### Task statement
Please give all of the data again, character for character, and drop the pictures.
== Segment start ==
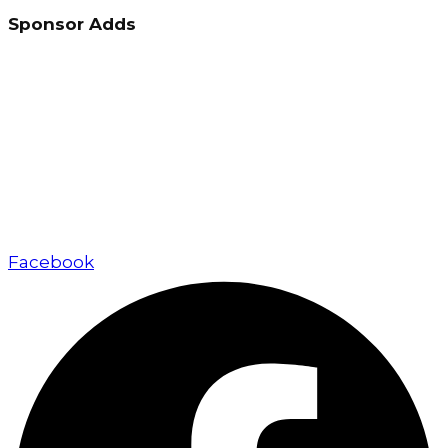
Sponsor Adds
Up Marketing excels in real estate marketing and
sales, delivering exceptional value to developers,
investors, and buyers through a client-focused
approach.
Facebook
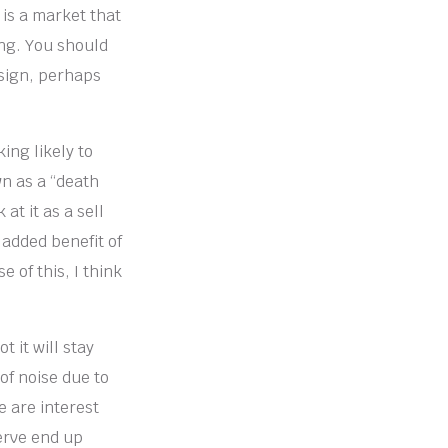
 is a market that
ing. You should
 sign, perhaps
ing likely to
wn as a “death
at it as a sell
e added benefit of
e of this, I think
 it will stay
of noise due to
 are interest
erve end up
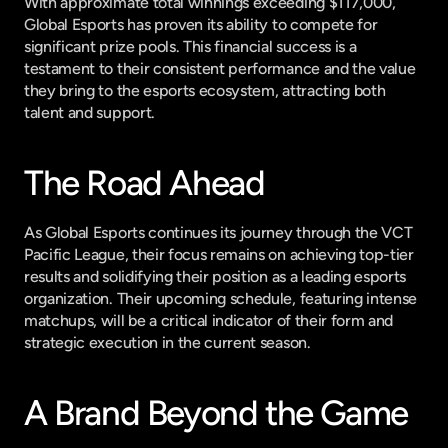
With approximate total winnings exceeding $117,000, 
Global Esports has proven its ability to compete for 
significant prize pools. This financial success is a 
testament to their consistent performance and the value 
they bring to the esports ecosystem, attracting both 
talent and support.
The Road Ahead
As Global Esports continues its journey through the VCT 
Pacific League, their focus remains on achieving top-tier 
results and solidifying their position as a leading esports 
organization. Their upcoming schedule, featuring intense 
matchups, will be a critical indicator of their form and 
strategic execution in the current season.
A Brand Beyond the Game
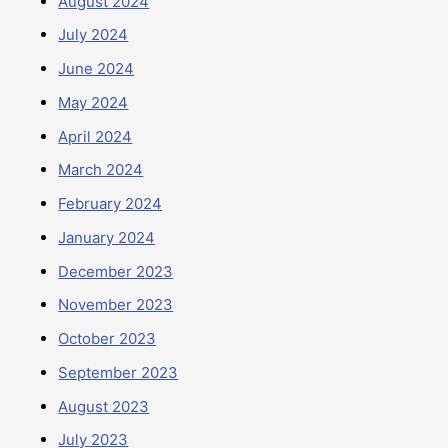
August 2024
July 2024
June 2024
May 2024
April 2024
March 2024
February 2024
January 2024
December 2023
November 2023
October 2023
September 2023
August 2023
July 2023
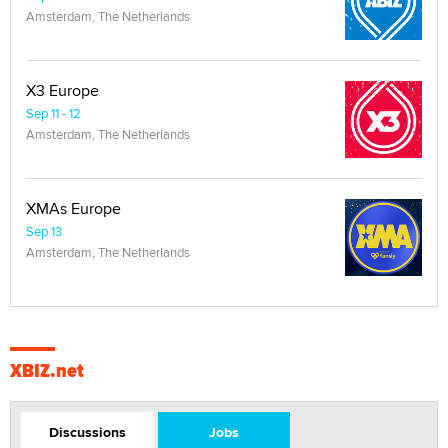
Amsterdam, The Netherlands
X3 Europe
Sep 11 - 12
Amsterdam, The Netherlands
XMAs Europe
Sep 13
Amsterdam, The Netherlands
XBIZ.net
Discussions
Jobs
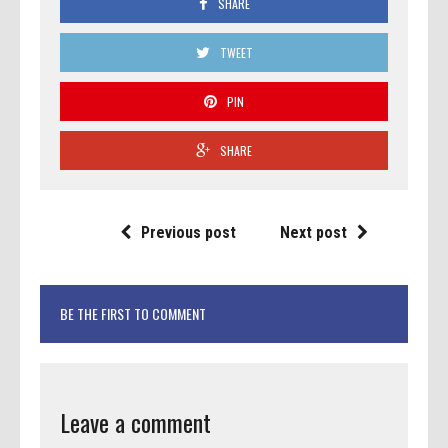
SHARE
TWEET
PIN
SHARE
Previous post
Next post
BE THE FIRST TO COMMENT
Leave a comment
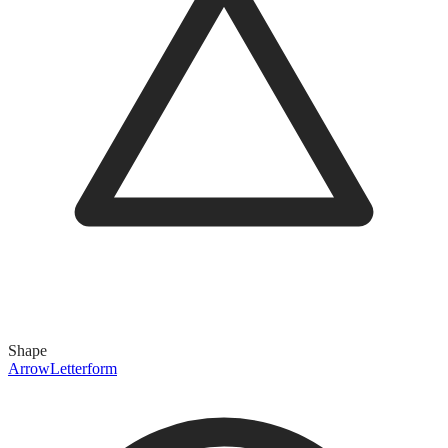
Shape
Arrow
Letterform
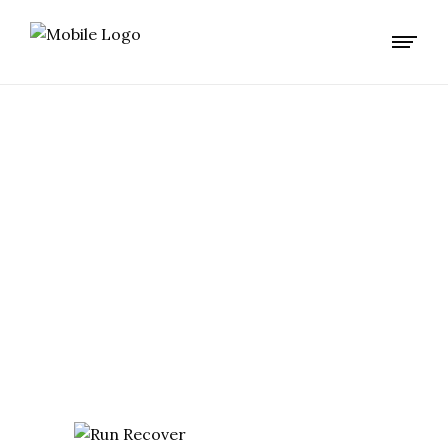
EXTREME TAG
TRAINING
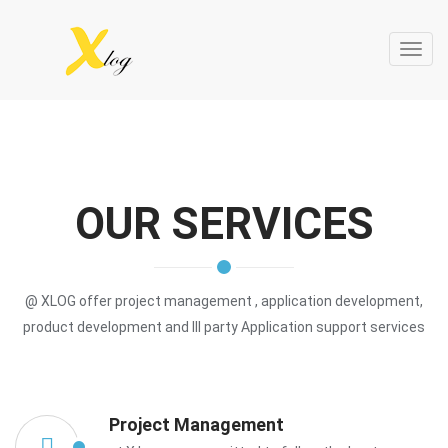
Toggl
navig
OUR SERVICES
@ XLOG offer project management , application development,
product development and III party Application support services
Project Management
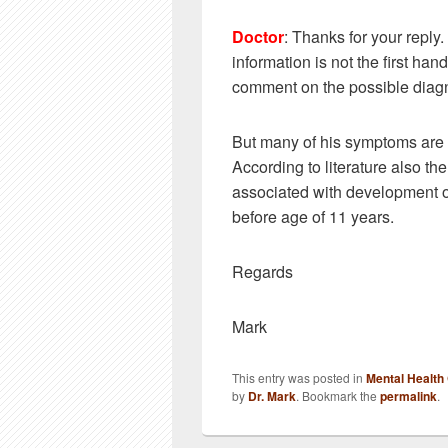
Doctor
: Thanks for your reply.
information is not the first ha
comment on the possible diagn
But many of his symptoms are 
According to literature also the
associated with development of
before age of 11 years.
Regards
Mark
This entry was posted in
Mental Health
by
Dr. Mark
. Bookmark the
permalink
.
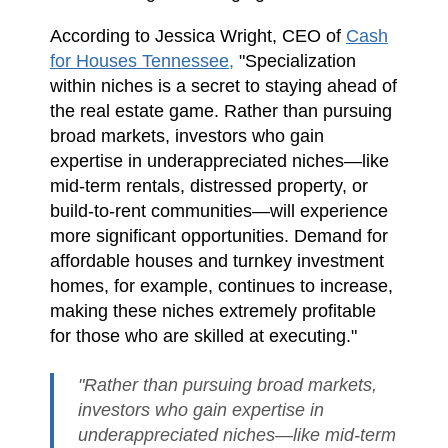
According to Jessica Wright, CEO of
Cash
for Houses Tennessee,
"Specialization
within niches is a secret to staying ahead of
the real estate game. Rather than pursuing
broad markets, investors who gain
expertise in underappreciated niches—like
mid-term rentals, distressed property, or
build-to-rent communities—will experience
more significant opportunities. Demand for
affordable houses and turnkey investment
homes, for example, continues to increase,
making these niches extremely profitable
for those who are skilled at executing."
"Rather than pursuing broad markets,
investors who gain expertise in
underappreciated niches—like mid-term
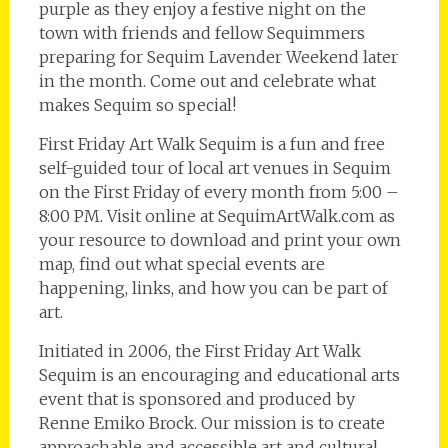
purple as they enjoy a festive night on the
town with friends and fellow Sequimmers
preparing for Sequim Lavender Weekend later
in the month. Come out and celebrate what
makes Sequim so special!
First Friday Art Walk Sequim is a fun and free
self-guided tour of local art venues in Sequim
on the First Friday of every month from 5:00 –
8:00 PM. Visit online at SequimArtWalk.com as
your resource to download and print your own
map, find out what special events are
happening, links, and how you can be part of
art.
Initiated in 2006, the First Friday Art Walk
Sequim is an encouraging and educational arts
event that is sponsored and produced by
Renne Emiko Brock. Our mission is to create
approachable and accessible art and cultural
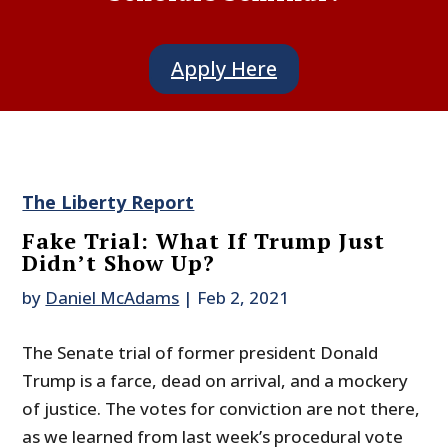
Apply Here
The Liberty Report
Fake Trial: What If Trump Just
Didn’t Show Up?
by
Daniel McAdams
|
Feb 2, 2021
The Senate trial of former president Donald
Trump is a farce, dead on arrival, and a mockery
of justice. The votes for conviction are not there,
as we learned from last week’s procedural vote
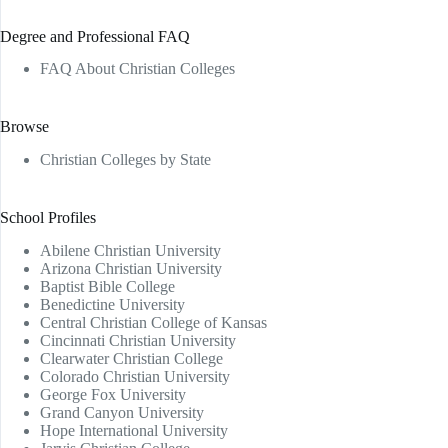
Degree and Professional FAQ
FAQ About Christian Colleges
Browse
Christian Colleges by State
School Profiles
Abilene Christian University
Arizona Christian University
Baptist Bible College
Benedictine University
Central Christian College of Kansas
Cincinnati Christian University
Clearwater Christian College
Colorado Christian University
George Fox University
Grand Canyon University
Hope International University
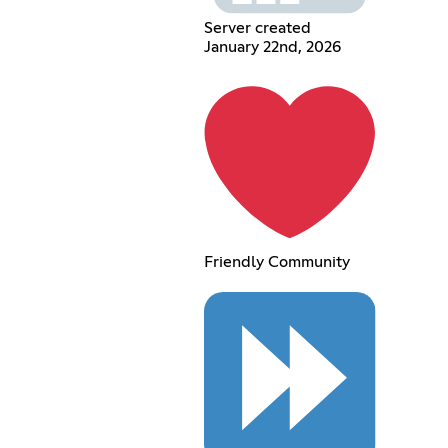
Server created
January 22nd, 2026
Friendly Community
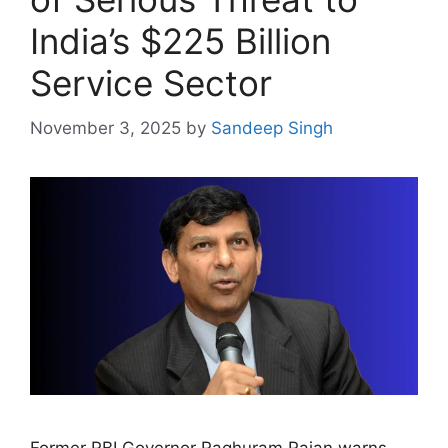
India’s $225 Billion
Service Sector
November 3, 2025
by
Sandeep Singh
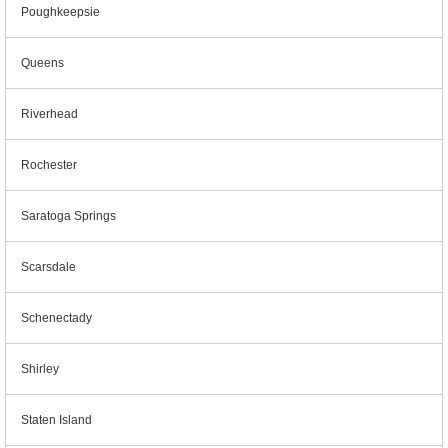
Poughkeepsie
Queens
Riverhead
Rochester
Saratoga Springs
Scarsdale
Schenectady
Shirley
Staten Island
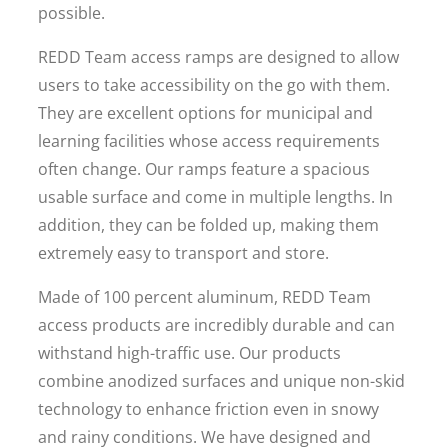
possible.
REDD Team access ramps are designed to allow
users to take accessibility on the go with them.
They are excellent options for municipal and
learning facilities whose access requirements
often change. Our ramps feature a spacious
usable surface and come in multiple lengths. In
addition, they can be folded up, making them
extremely easy to transport and store.
Made of 100 percent aluminum, REDD Team
access products are incredibly durable and can
withstand high-traffic use. Our products
combine anodized surfaces and unique non-skid
technology to enhance friction even in snowy
and rainy conditions. We have designed and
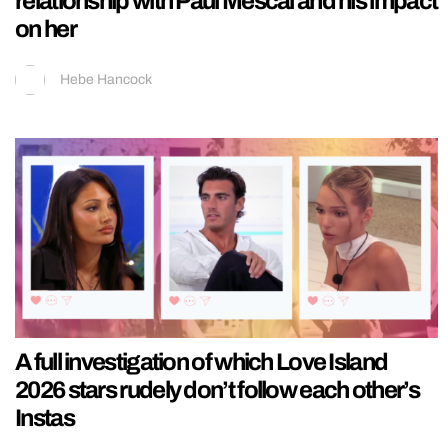
relationship with Paul Mescal and his impact
on her
Hebe Hancock
A full investigation of which Love Island
2026 stars rudely don’t follow each other’s
Instas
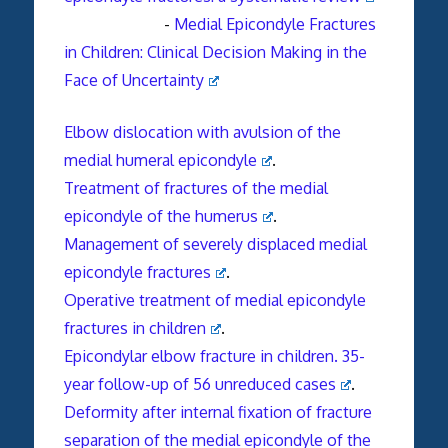
-
Medial Epicondyle Fractures
in Children: Clinical Decision Making in the
Face of Uncertainty
Elbow dislocation with avulsion of the
medial humeral epicondyle
.
Treatment of fractures of the medial
epicondyle of the humerus
.
Management of severely displaced medial
epicondyle fractures
.
Operative treatment of medial epicondyle
fractures in children
.
Epicondylar elbow fracture in children. 35-
year follow-up of 56 unreduced cases
.
Deformity after internal fixation of fracture
separation of the medial epicondyle of the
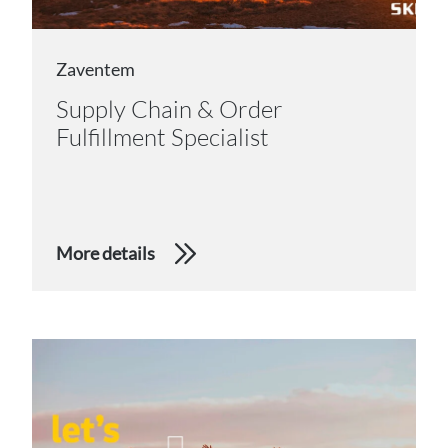
Zaventem
Supply Chain & Order
Fulfillment Specialist
More details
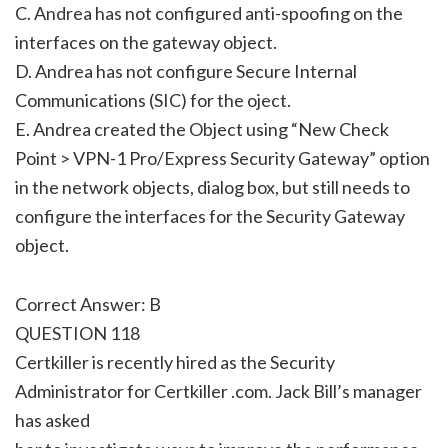
C. Andrea has not configured anti-spoofing on the
interfaces on the gateway object.
D. Andrea has not configure Secure Internal
Communications (SIC) for the oject.
E. Andrea created the Object using “New Check
Point > VPN-1 Pro/Express Security Gateway” option
in the network objects, dialog box, but still needs to
configure the interfaces for the Security Gateway
object.
Correct Answer: B
QUESTION 118
Certkiller is recently hired as the Security
Administrator for Certkiller .com. Jack Bill’s manager
has asked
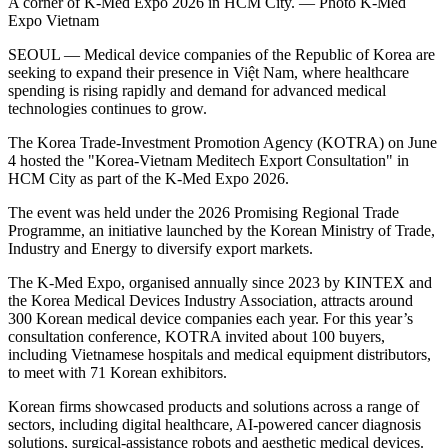
A corner of K-Med Expo 2026 in HCM City. — Photo K-Med
Expo Vietnam
SEOUL — Medical device companies of the Republic of Korea are
seeking to expand their presence in Việt Nam, where healthcare
spending is rising rapidly and demand for advanced medical
technologies continues to grow.
The Korea Trade-Investment Promotion Agency (KOTRA) on June
4 hosted the "Korea-Vietnam Meditech Export Consultation" in
HCM City as part of the K-Med Expo 2026.
The event was held under the 2026 Promising Regional Trade
Programme, an initiative launched by the Korean Ministry of Trade,
Industry and Energy to diversify export markets.
The K-Med Expo, organised annually since 2023 by KINTEX and
the Korea Medical Devices Industry Association, attracts around
300 Korean medical device companies each year. For this year’s
consultation conference, KOTRA invited about 100 buyers,
including Vietnamese hospitals and medical equipment distributors,
to meet with 71 Korean exhibitors.
Korean firms showcased products and solutions across a range of
sectors, including digital healthcare, AI-powered cancer diagnosis
solutions, surgical-assistance robots and aesthetic medical devices.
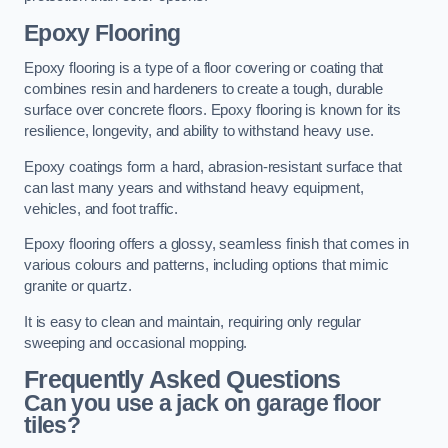
Epoxy Flooring
Epoxy flooring is a type of a floor covering or coating that
combines resin and hardeners to create a tough, durable
surface over concrete floors. Epoxy flooring is known for its
resilience, longevity, and ability to withstand heavy use.
Epoxy coatings form a hard, abrasion-resistant surface that
can last many years and withstand heavy equipment,
vehicles, and foot traffic.
Epoxy flooring offers a glossy, seamless finish that comes in
various colours and patterns, including options that mimic
granite or quartz.
It is easy to clean and maintain, requiring only regular
sweeping and occasional mopping.
Frequently Asked Questions
Can you use a jack on garage floor
tiles?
== Segment end ==
### Written answer
Sponsor Adds
Up Marketing excels in real estate marketing and
sales, delivering exceptional value to developers,
investors, and buyers through a client-focused
approach.
Facebook
 is a market that
ing. You should
 sign, perhaps
ing likely to
wn as a “death
at it as a sell
e added benefit of
e of this, I think
 it will stay
of noise due to
 are interest
erve end up
With approximate total winnings exceeding $117,000, 
Global Esports has proven its ability to compete for 
significant prize pools. This financial success is a 
testament to their consistent performance and the value 
they bring to the esports ecosystem, attracting both 
talent and support.
The Road Ahead
As Global Esports continues its journey through the VCT 
Pacific League, their focus remains on achieving top-tier 
results and solidifying their position as a leading esports 
organization. Their upcoming schedule, featuring intense 
matchups, will be a critical indicator of their form and 
strategic execution in the current season.
A Brand Beyond the Game
August 2024
July 2024
June 2024
May 2024
April 2024
March 2024
February 2024
January 2024
December 2023
November 2023
October 2023
September 2023
August 2023
July 2023
Amsterdam, The Netherlands
X3 Europe
Sep 11 - 12
Amsterdam, The Netherlands
XMAs Europe
Sep 13
Amsterdam, The Netherlands
XBIZ.net
Discussions
Jobs
SHARE
TWEET
PIN
SHARE
Previous post
Next post
BE THE FIRST TO COMMENT
Leave a comment
Shape
Arrow
Letterform
EXTREME TAG
TRAINING
Toggl
navig
OUR SERVICES
@ XLOG offer project management , application development,
product development and III party Application support services
Project Management
Doctor
: Thanks for your reply.
information is not the first ha
comment on the possible diagn
But many of his symptoms are 
According to literature also the
associated with development of
before age of 11 years.
Regards
Mark
This entry was posted in
Mental Health
by
Dr. Mark
. Bookmark the
permalink
.
According to Jessica Wright, CEO of
Cash
for Houses Tennessee,
"Specialization
within niches is a secret to staying ahead of
the real estate game. Rather than pursuing
broad markets, investors who gain
expertise in underappreciated niches—like
mid-term rentals, distressed property, or
build-to-rent communities—will experience
more significant opportunities. Demand for
affordable houses and turnkey investment
homes, for example, continues to increase,
making these niches extremely profitable
for those who are skilled at executing."
"Rather than pursuing broad markets,
investors who gain expertise in
underappreciated niches—like mid-term
purple as they enjoy a festive night on the
town with friends and fellow Sequimmers
preparing for Sequim Lavender Weekend later
in the month. Come out and celebrate what
makes Sequim so special!
First Friday Art Walk Sequim is a fun and free
self-guided tour of local art venues in Sequim
on the First Friday of every month from 5:00 –
8:00 PM. Visit online at SequimArtWalk.com as
your resource to download and print your own
map, find out what special events are
happening, links, and how you can be part of
art.
Initiated in 2006, the First Friday Art Walk
Sequim is an encouraging and educational arts
event that is sponsored and produced by
Renne Emiko Brock. Our mission is to create
approachable and accessible art and cultural
Apply Here
The Liberty Report
Fake Trial: What If Trump Just
Didn’t Show Up?
by
Daniel McAdams
|
Feb 2, 2021
The Senate trial of former president Donald
Trump is a farce, dead on arrival, and a mockery
of justice. The votes for conviction are not there,
as we learned from last week’s procedural vote
Degree and Professional FAQ
FAQ About Christian Colleges
Browse
Christian Colleges by State
School Profiles
Abilene Christian University
Arizona Christian University
Baptist Bible College
Benedictine University
Central Christian College of Kansas
Cincinnati Christian University
Clearwater Christian College
Colorado Christian University
George Fox University
Grand Canyon University
Hope International University
Server created
January 22nd, 2026
Friendly Community
India’s $225 Billion
Service Sector
November 3, 2025
by
Sandeep Singh
Poughkeepsie
Queens
Riverhead
Rochester
Saratoga Springs
Scarsdale
Schenectady
Shirley
Staten Island
possible.
REDD Team access ramps are designed to allow
users to take accessibility on the go with them.
They are excellent options for municipal and
learning facilities whose access requirements
often change. Our ramps feature a spacious
usable surface and come in multiple lengths. In
addition, they can be folded up, making them
extremely easy to transport and store.
Made of 100 percent aluminum, REDD Team
access products are incredibly durable and can
withstand high-traffic use. Our products
combine anodized surfaces and unique non-skid
technology to enhance friction even in snowy
and rainy conditions. We have designed and
relationship with Paul Mescal and his impact
on her
Hebe Hancock
A full investigation of which Love Island
2026 stars rudely don’t follow each other’s
Instas
-
Medial Epicondyle Fractures
in Children: Clinical Decision Making in the
Face of Uncertainty
Elbow dislocation with avulsion of the
medial humeral epicondyle
.
Treatment of fractures of the medial
epicondyle of the humerus
.
Management of severely displaced medial
epicondyle fractures
.
Operative treatment of medial epicondyle
fractures in children
.
Epicondylar elbow fracture in children. 35-
year follow-up of 56 unreduced cases
.
Deformity after internal fixation of fracture
separation of the medial epicondyle of the
Zaventem
Supply Chain & Order
Fulfillment Specialist
More details
C. Andrea has not configured anti-spoofing on the
interfaces on the gateway object.
D. Andrea has not configure Secure Internal
Communications (SIC) for the oject.
E. Andrea created the Object using “New Check
Point > VPN-1 Pro/Express Security Gateway” option
in the network objects, dialog box, but still needs to
configure the interfaces for the Security Gateway
object.
Correct Answer: B
QUESTION 118
Certkiller is recently hired as the Security
Administrator for Certkiller .com. Jack Bill’s manager
has asked
A corner of K-Med Expo 2026 in HCM City. — Photo K-Med
Expo Vietnam
SEOUL — Medical device companies of the Republic of Korea are
seeking to expand their presence in Việt Nam, where healthcare
spending is rising rapidly and demand for advanced medical
technologies continues to grow.
The Korea Trade-Investment Promotion Agency (KOTRA) on June
4 hosted the "Korea-Vietnam Meditech Export Consultation" in
HCM City as part of the K-Med Expo 2026.
The event was held under the 2026 Promising Regional Trade
Programme, an initiative launched by the Korean Ministry of Trade,
Industry and Energy to diversify export markets.
The K-Med Expo, organised annually since 2023 by KINTEX and
the Korea Medical Devices Industry Association, attracts around
300 Korean medical device companies each year. For this year’s
consultation conference, KOTRA invited about 100 buyers,
including Vietnamese hospitals and medical equipment distributors,
to meet with 71 Korean exhibitors.
Korean firms showcased products and solutions across a range of
sectors, including digital healthcare, AI-powered cancer diagnosis
solutions, surgical-assistance robots and aesthetic medical devices.
Epoxy Flooring
Epoxy flooring is a type of a floor covering or coating that
combines resin and hardeners to create a tough, durable
surface over concrete floors. Epoxy flooring is known for its
resilience, longevity, and ability to withstand heavy use.
Epoxy coatings form a hard, abrasion-resistant surface that
can last many years and withstand heavy equipment,
vehicles, and foot traffic.
Epoxy flooring offers a glossy, seamless finish that comes in
various colours and patterns, including options that mimic
granite or quartz.
It is easy to clean and maintain, requiring only regular
sweeping and occasional mopping.
Frequently Asked Questions
Can you use a jack on garage floor
tiles?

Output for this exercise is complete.